Resides In
New York, New York
Education
Columbia University, La Universidad Pontificia Bolivariana
Expertise
Profiles of leaders and companies, retail, natural disasters' impact on business, personal finance
Summary
- Has covered business and finance since 2007.
- Former senior editor of TheStreet.com; led a team of reporters covering the retail sector.
- Writer for CNBC.com, covered breaking news, impact of natural disasters on business, debt, alternative investing.
- Former contributor to Time.com, writing profiles of iconic Americans--Jimmy Carter, Toni Morrison, Francis Ford Copolla.

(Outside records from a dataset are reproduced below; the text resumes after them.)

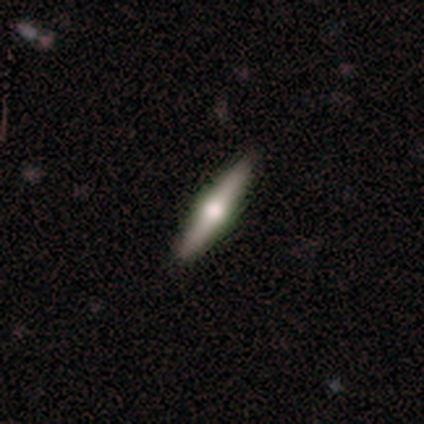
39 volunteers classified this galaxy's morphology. A featured or disk galaxy (79%) viewed edge-on (94%) with a rounded central bulge (97%). Merging: none (100%).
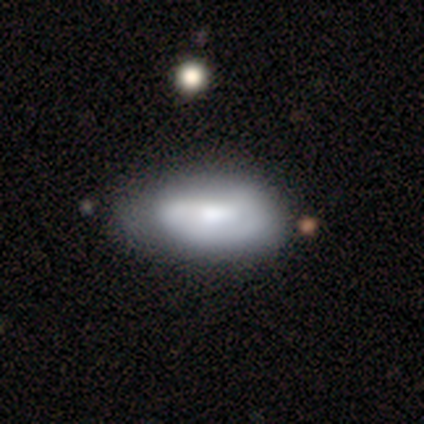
smooth_or_featured: featured or disk (p=0.53) [alt: smooth p=0.47]
disk_edge_on: no (p=0.95) [alt: yes p=0.05]
bar: weak (p=0.47) [tied with: no p=0.47]
has_spiral_arms: yes (p=0.63) [alt: no p=0.37]
spiral_winding: tight (p=0.50) [alt: medium p=0.33]
spiral_arm_count: 1 (p=0.42) [alt: can't tell p=0.33]
bulge_size: moderate (p=0.53) [alt: large p=0.21]
merging: minor disturbance (p=0.32) [alt: none p=0.24]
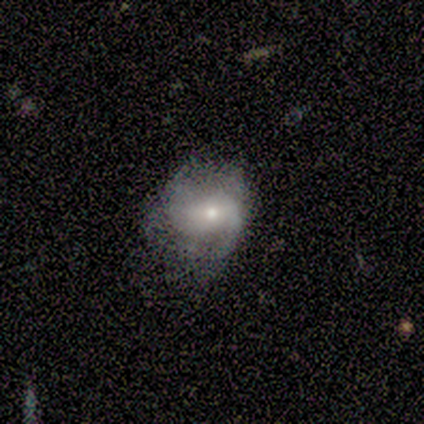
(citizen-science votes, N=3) smooth-or-featured: featured or disk: 67% | star or artifact: 33% | smooth: 0%
  disk-edge-on: no: 100% | yes: 0%
    bar: weak: 50% (tied) | no: 50% (tied) | strong: 0%
    has-spiral-arms: yes: 100% | no: 0%
      spiral-winding: tight: 50% (tied) | loose: 50% (tied) | medium: 0%
      spiral-arm-count: 2: 100% | 1: 0% | 3: 0% | 4: 0% | more than 4: 0% | can't tell: 0%
    bulge-size: small: 100% | dominant: 0% | large: 0% | moderate: 0% | none: 0%
  merging: none: 100% | minor disturbance: 0% | major disturbance: 0% | merger: 0%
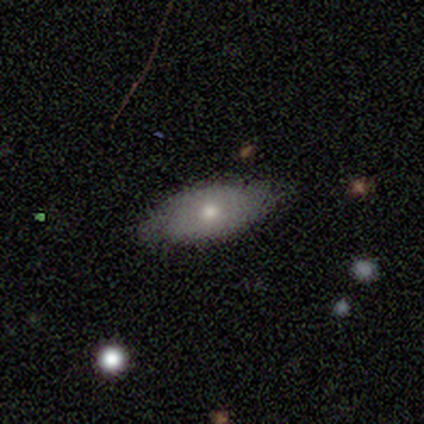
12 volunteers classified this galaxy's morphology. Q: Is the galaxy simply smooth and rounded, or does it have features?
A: smooth — 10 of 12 (83%).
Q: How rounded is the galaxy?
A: in between — 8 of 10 (80%).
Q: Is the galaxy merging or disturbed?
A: none — 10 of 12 (83%).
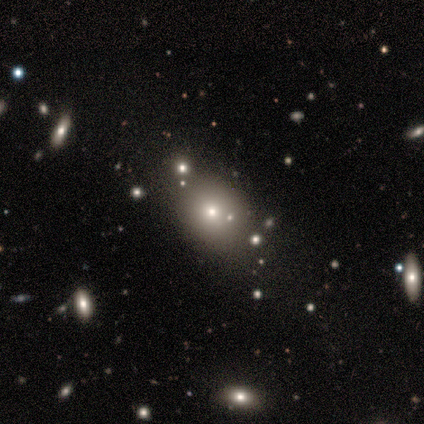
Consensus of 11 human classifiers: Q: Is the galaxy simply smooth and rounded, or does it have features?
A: smooth — 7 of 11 (64%).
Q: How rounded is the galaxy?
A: round — 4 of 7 (57%).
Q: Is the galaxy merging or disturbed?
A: merger — 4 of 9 (44%).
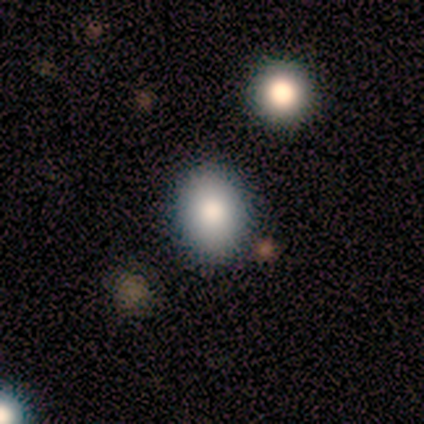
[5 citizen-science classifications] Morphology: type=smooth (80%); roundness=round (75%); merging=none (100%).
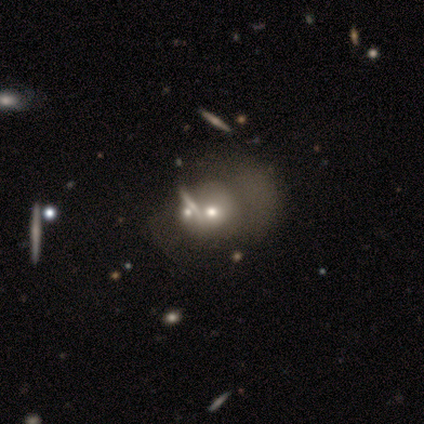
Smooth or featured? featured or disk (60%)
Edge-on disk? no (100%)
Bar? no (100%)
Spiral arms? no (67%)
Bulge size? moderate (67%)
Merging? minor disturbance (40%, tied with merger)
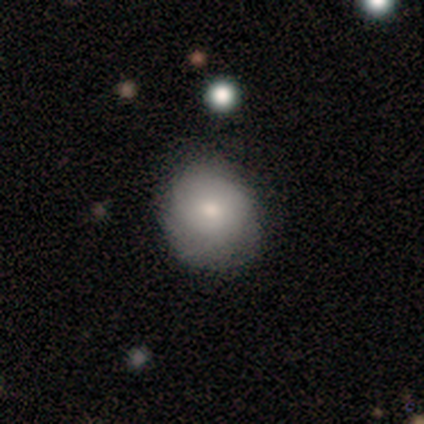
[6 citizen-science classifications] Smooth or featured: smooth — 67% (featured or disk — 17%)
How rounded: round — 100%
Merging: none — 80% (minor disturbance — 20%)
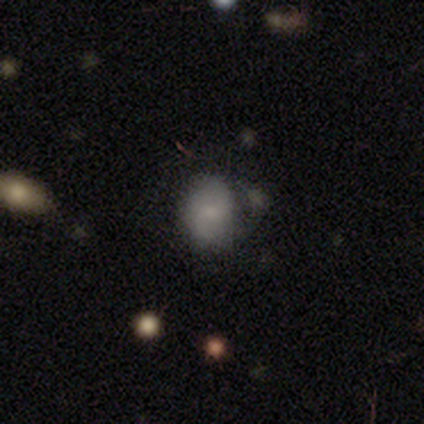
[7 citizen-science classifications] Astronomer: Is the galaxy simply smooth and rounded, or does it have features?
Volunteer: smooth — 71%.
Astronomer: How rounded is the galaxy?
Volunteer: in between — 60% (runner-up: round, 40%).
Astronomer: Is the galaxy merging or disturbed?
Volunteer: none — 29%, tied with minor disturbance and major disturbance at 29%.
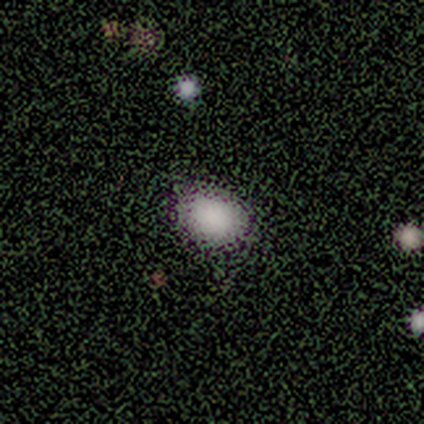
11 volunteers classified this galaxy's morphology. smooth_or_featured: smooth (p=1.00)
how_rounded: in between (p=0.73) [alt: round p=0.27]
merging: none (p=0.82) [alt: minor disturbance p=0.09]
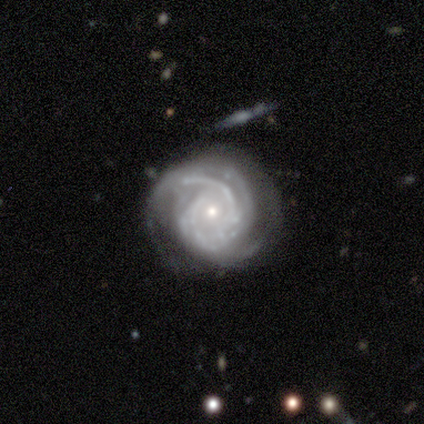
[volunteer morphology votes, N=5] Smooth or featured? featured or disk (100%)
Edge-on disk? no (100%)
Bar? no (100%)
Spiral arms? yes (100%)
Spiral winding? tight (100%)
Spiral arm count? can't tell (80%)
Bulge size? small (100%)
Merging? none (80%)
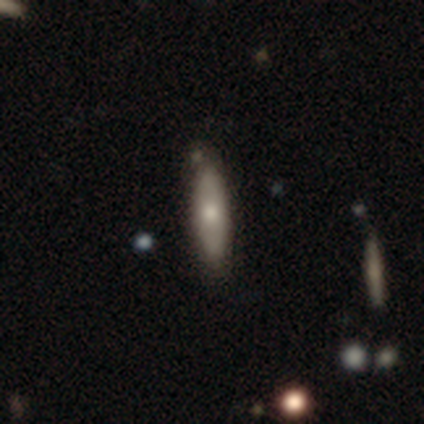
Smooth or featured: smooth — 60% (featured or disk — 40%)
How rounded: cigar-shaped — 67% (round — 33%)
Merging: none — 50% (minor disturbance — 20%)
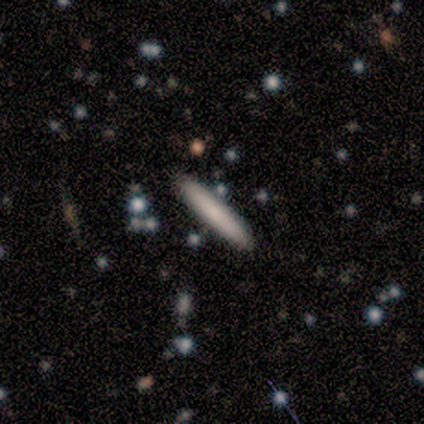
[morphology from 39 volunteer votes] smooth 54%, featured or disk 41%, star or artifact 5%. Down the decision tree: how rounded — cigar-shaped (100%); merging — none (89%).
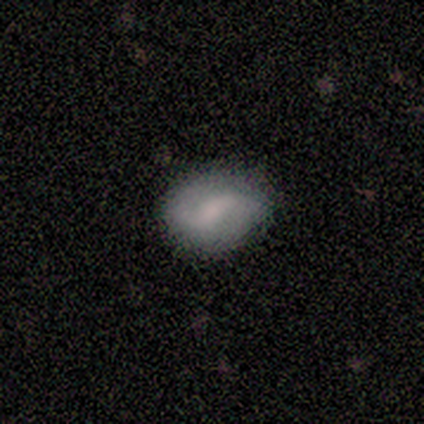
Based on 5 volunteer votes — Morphology: type=featured or disk (60%); edge-on=no (100%); bar=weak (100%); spiral arms=yes (100%); winding=loose (100%); arm count=2 (100%); bulge=moderate (33%, tied with small and none); merging=none (60%).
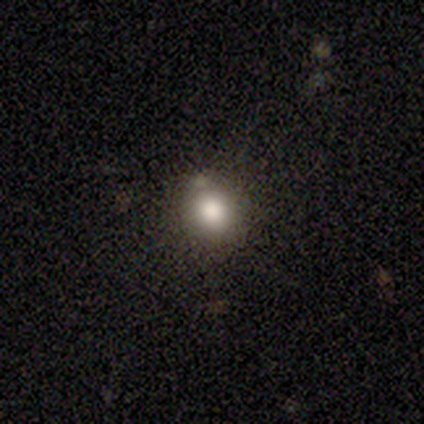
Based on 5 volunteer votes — smooth-or-featured: smooth: 80% | star or artifact: 20% | featured or disk: 0%
  how-rounded: round: 100% | in between: 0% | cigar-shaped: 0%
  merging: none: 100% | minor disturbance: 0% | major disturbance: 0% | merger: 0%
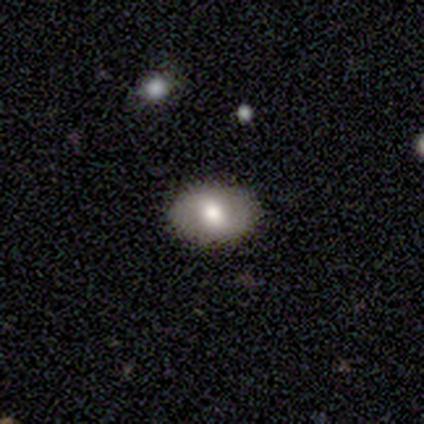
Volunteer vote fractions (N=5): Smooth or featured? 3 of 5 (60%) said featured or disk. Edge-on disk? 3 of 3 (100%) said no. Bar? 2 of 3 (67%) said no. Spiral arms? 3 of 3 (100%) said no. Bulge size? 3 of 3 (100%) said moderate. Merging? 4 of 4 (100%) said none.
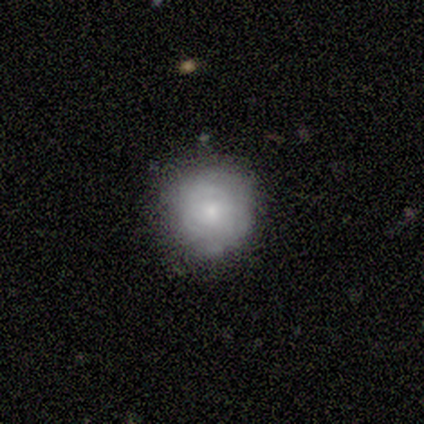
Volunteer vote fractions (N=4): Overall: smooth (100%). How rounded: round (100%). Merging: none (100%).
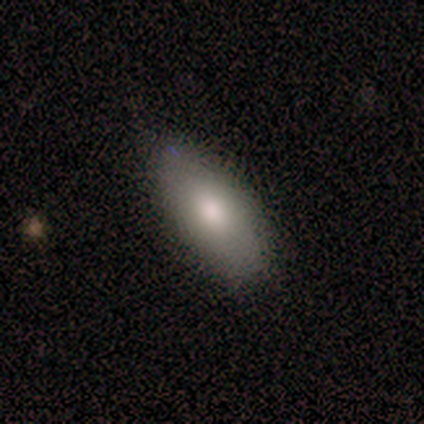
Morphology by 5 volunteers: This appears to be a smooth galaxy with no disk features (60%) that is in between round and cigar-shaped (100%). Merging: none (60%).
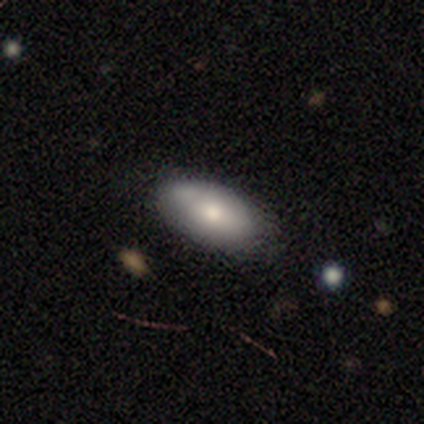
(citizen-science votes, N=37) Smooth or featured: smooth — 76% (featured or disk — 24%)
How rounded: in between — 93% (round — 4%)
Merging: none — 68% (minor disturbance — 24%)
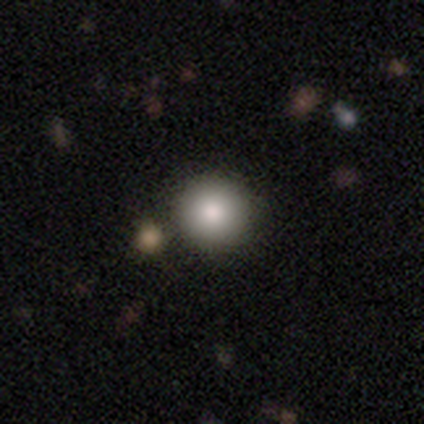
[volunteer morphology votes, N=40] Volunteers were most divided on "merging": none: 62%, merger: 10%, minor disturbance: 5%, major disturbance: 0%. More confident: how rounded — round (95%); smooth or featured — smooth (92%).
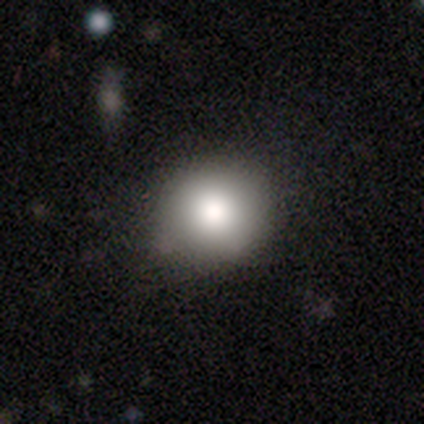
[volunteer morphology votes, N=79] smooth-or-featured: smooth: 84% | star or artifact: 10% | featured or disk: 6%
  how-rounded: round: 91% | in between: 9% | cigar-shaped: 0%
  merging: none: 79% | minor disturbance: 18% | major disturbance: 1% | merger: 1%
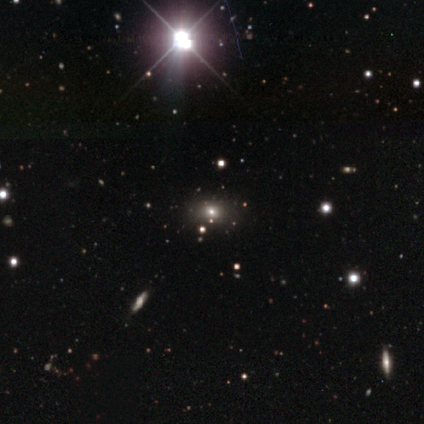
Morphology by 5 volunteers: type=star or artifact (80%).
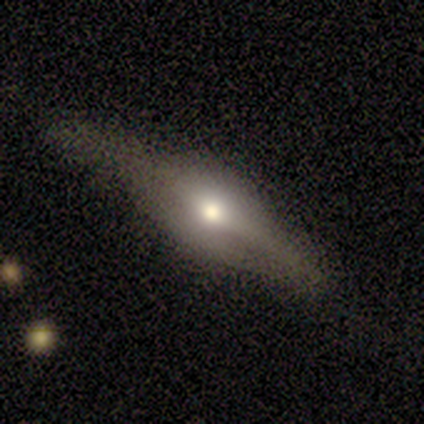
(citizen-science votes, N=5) Q: Smooth or featured?
A: smooth (60%); runner-up: featured or disk (40%)
Q: How rounded?
A: cigar-shaped (67%); runner-up: in between (33%)
Q: Merging?
A: none (100%)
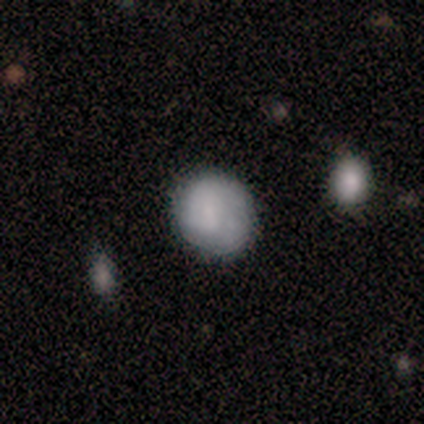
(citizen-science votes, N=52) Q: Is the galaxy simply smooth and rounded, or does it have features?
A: smooth — 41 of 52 (79%).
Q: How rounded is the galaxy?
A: round — 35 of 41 (85%).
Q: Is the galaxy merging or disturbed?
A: none — 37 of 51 (73%).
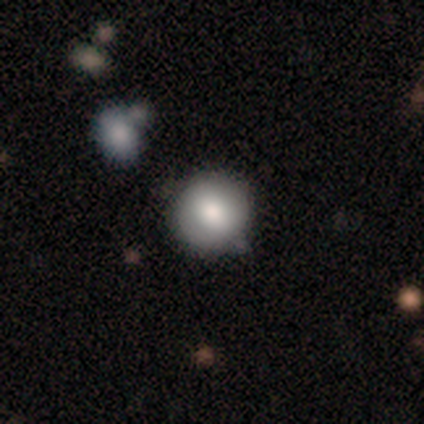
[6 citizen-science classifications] Smooth or featured: smooth — 100%
How rounded: round — 100%
Merging: none — 67% (minor disturbance — 33%)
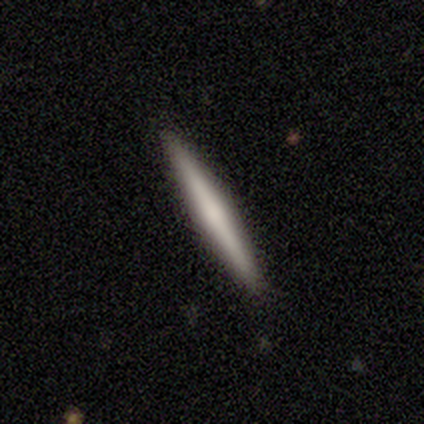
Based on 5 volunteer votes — A smooth galaxy with no disk features (40%, tied with featured or disk) that is cigar-shaped (100%). Merging: none (100%).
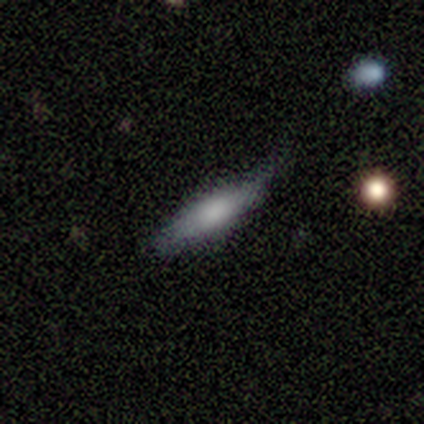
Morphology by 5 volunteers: This appears to be a featured or disk galaxy (60%) viewed edge-on (67%) with a rounded central bulge (100%). Merging: none (60%).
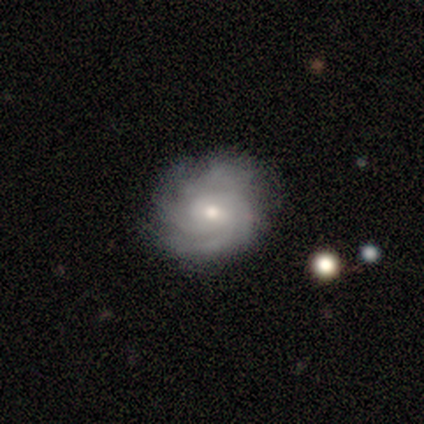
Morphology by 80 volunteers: Smooth or featured?
  - featured or disk: 88% *
  - smooth: 11%
  - star or artifact: 1%
Edge-on disk?
  - no: 100% *
  - yes: 0%
Bar?
  - no: 61% *
  - weak: 33%
  - strong: 6%
Spiral arms?
  - yes: 97% *
  - no: 3%
Spiral winding?
  - tight: 59% *
  - medium: 31%
  - loose: 10%
Spiral arm count?
  - can't tell: 43% *
  - 4: 25%
  - 3: 21%
  - 2: 6%
  - more than 4: 4%
  - 1: 1%
Bulge size?
  - moderate: 51% *
  - small: 43%
  - large: 3%
  - none: 3%
  - dominant: 0%
Merging?
  - none: 46% *
  - minor disturbance: 8%
  - major disturbance: 1%
  - merger: 0%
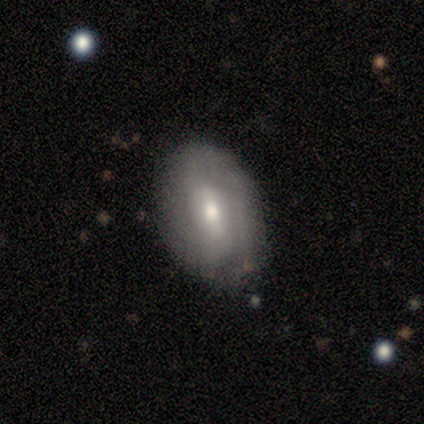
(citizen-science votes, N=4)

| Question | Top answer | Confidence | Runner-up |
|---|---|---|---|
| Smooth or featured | smooth | 50% | tied: featured or disk (50%) |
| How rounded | round | 50% | tied: in between (50%) |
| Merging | none | 100% | — |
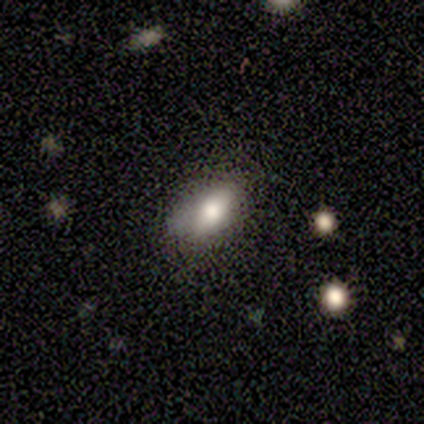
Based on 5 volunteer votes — A smooth galaxy with no disk features (100%) that is in between round and cigar-shaped (80%). Merging: minor disturbance (80%).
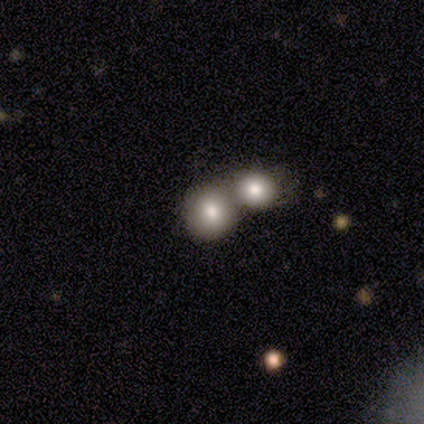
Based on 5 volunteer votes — smooth 60%, featured or disk 20%, star or artifact 20%. Down the decision tree: how rounded — round (100%); merging — none (50%, tied with merger).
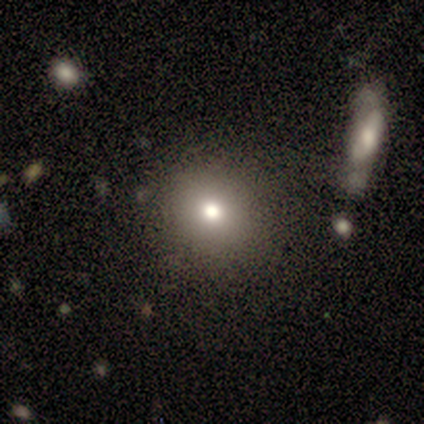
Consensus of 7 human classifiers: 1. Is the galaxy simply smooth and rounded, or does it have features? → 43% featured or disk, 29% smooth, 29% star or artifact.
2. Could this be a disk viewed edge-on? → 100% no, 0% yes.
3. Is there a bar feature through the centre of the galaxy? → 100% no, 0% strong, 0% weak.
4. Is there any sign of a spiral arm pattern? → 100% no, 0% yes.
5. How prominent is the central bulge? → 100% moderate, 0% dominant, 0% large, 0% small, 0% none.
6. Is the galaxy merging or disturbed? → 100% none, 0% minor disturbance, 0% major disturbance, 0% merger.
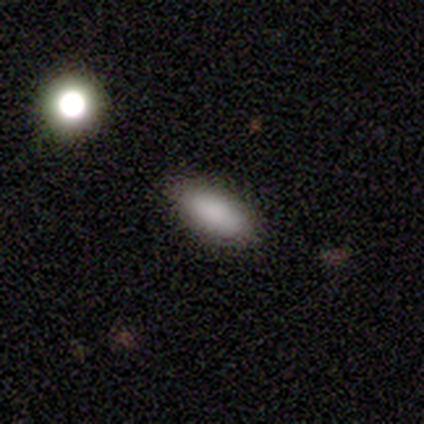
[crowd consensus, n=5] Smooth or featured: smooth — 80% (star or artifact — 20%)
How rounded: in between — 75% (cigar-shaped — 25%)
Merging: none — 75% (minor disturbance — 25%)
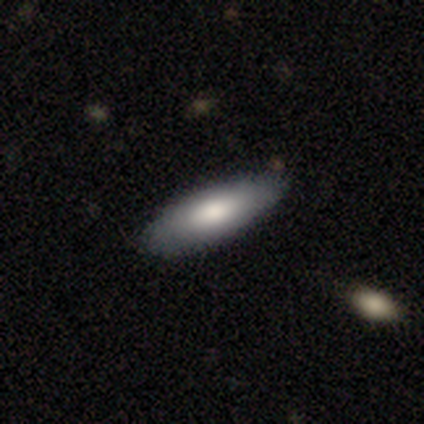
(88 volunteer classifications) A smooth galaxy with no disk features (77%) that is in between round and cigar-shaped (54%).

Vote fractions:
- Smooth or featured? smooth: 77% / featured or disk: 16% / star or artifact: 7%
- How rounded? in between: 54% / cigar-shaped: 44% / round: 1%
- Merging? none: 89% / minor disturbance: 7% / major disturbance: 4% / merger: 0%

- Contributed to a number of business publications, Harvard Business Review (white papers), Barron's, Fortune, Vogue Business and others.
Experience
Michelle Lodge began business writing at Time Inc. by producing personal finance makeovers for two newsletters published by Money. Later, when Michelle was a contributor to On Wall Street, she covered financial advisors and some of the challenges they face in compliance, productivity, regulations and relating to clients whose backgrounds are different from their own. While there, as editor of On Wall Street Book Club, she reviewed business, personal finance and management books, conducted podcast interviews with authors and led the online discussion. One notable interview was with Nobel laureate in economic studies Daniel Kahneman, author of Thinking, Fast and Slow, who contends that women can be better investors than some men because women tend to hold on to stocks during market fluctuations. When contributing to Time, Michelle sought out top people in their fields to reveal their turning points and how those pivotal times led to a productive and fulfilling life's work. In creating white papers for Harvard Business Review, Michelle has delved in gender pay discrimination, how the right technology in a workplace can boost the bottom line and where alternative energy stands in the U.S. today. Her Barron's pieces were service in nature: pay your nanny taxes and use a mediator, not a lawyer, to divorce your spouse, while her Fortune work delved into an historic presidential election in Brazil with economic consequences and how women across the financial spectrum are, in fact, very generous philanthropists.
Education
The most important lessons I learned during my college years were outside the classroom. While a foreign student at La Universidad Pontificia Bolivariana in Medellin, Colombia, a major textile center, I saw firsthand acute economic disparity and how politics and finances intersect. While there, I juggled a full course load at the university with teaching private English lessons to businessmen—a record company executive and the owner of a button factory—who needed English for their work. In between, I saw the range of economic levels on full display just walking down the street. Mothers, surrounded by their children and sometimes pregnant, were begging for money for food, while some of the upper classes ran their companies and, in their spare time, shopped for emerald jewelry and socialized at country clubs. University students who protested the economic disparities found their departments closed down temporarily by the Colombian government. At a pivotal age, I learned that there were many business stories and many ways to tell them.
Quote from Michelle Lodge
"I dig into each subject as if I'm seeing it for the first time."